A short time wearing the glasses explains the fascination: the wearer has access to all the information available on the internet without having to use a smartphone or computer to get it.

So far the glasses can be used to read and write emails, take photos, record short videos, provide navigation instructions and perform Google searches. At the conference, media companies, social networks like Twitter, Facebook and Tumblr, and app developers like Evernote showed plans to extend the functionality of the device.

For example the user could see breaking news from the New York Times or CNN, deciding which areas they are interesting in and filtering out the ones they do not want. Or digital notetaker Evernote could be used to prepare a shopping list on the computer which would then be sent to the glasses and displayed while in the store.

Whether the glasses with their built-in battery and modem look, cumbersome is subjective.

The plastic prism which projects the content to the user does not sit directly in front of the eyes, but rather at eyebrow level.

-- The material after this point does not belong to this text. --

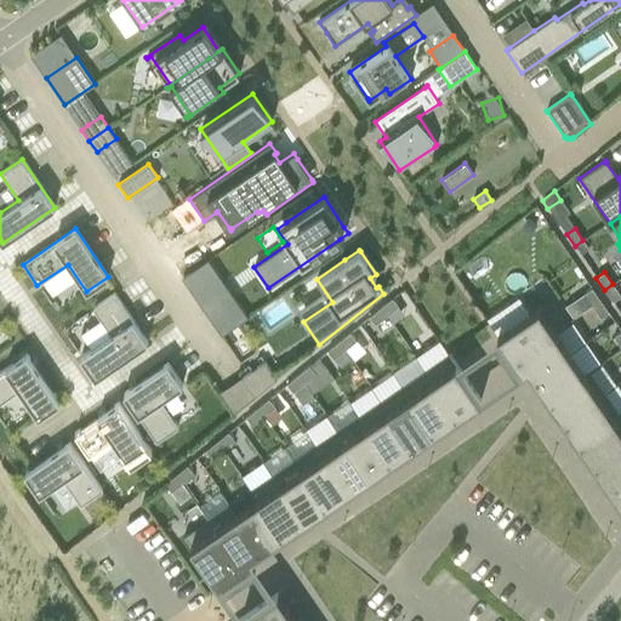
[(620,296),(613,284),(604,290),(613,302),(620,296)]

The displays appear amazingly sharp, much improved from the prototype shown a few years ago. Despite a low resolution by today’s standards of 640 x 360 pixels, the perceptual experience is like looking at a display with a screen diagonal of 63 centimetres from a distance of 2.5 metres.

Using the glasses takes a bit of getting used to. A nod awakes the Google Glass from sleep and one activates the camera by clicking a button on the frame. A finger swipe on the frame is used to navigate through the simple menu structure while information such as weather forecasts or directions is transmitted into the user’s ears.

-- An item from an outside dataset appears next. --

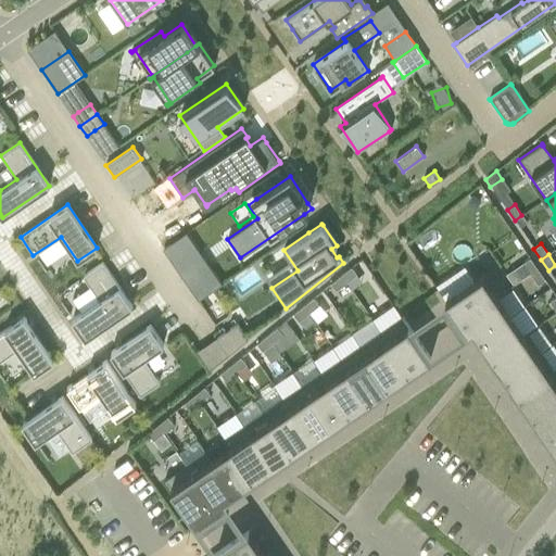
[(204,258),(180,275),(198,300),(222,283),(204,258)]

To save power the glasses are set to quickly go back to sleep when not being used.

The nightmare vision of some privacy advocates that the devices will be videoing their environment around the clock is not going to come true with the current limited battery life. In its current incarnation, Google Glass can only record video of a few seconds’ duration.

Members of the US Congress have written to Google asking how the privacy of the people around a Glass wearer will be protected. They have also asked whether the device will have facial recognition software.

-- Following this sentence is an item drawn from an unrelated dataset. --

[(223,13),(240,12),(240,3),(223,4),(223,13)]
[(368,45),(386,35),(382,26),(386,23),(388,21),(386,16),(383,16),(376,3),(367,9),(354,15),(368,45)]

Most of the developers at the I/O conference were certain that the current technical shortcomings will soon be overcome. They expressed only moderate concern about privacy fears regarding the new device.

The victims of undesired photos or videos at the moment are most likely to be Google Glass wearers themselves, who are being photographed or filmed on the street without their permission by curious smartphone owners, it was said at the conference.

Developers in any case do not want to get left out of the gold rush, which has not broken out in California’s Silicon Valley alone.

Nobody wants to miss out on the next big thing — which could well be Google Glass.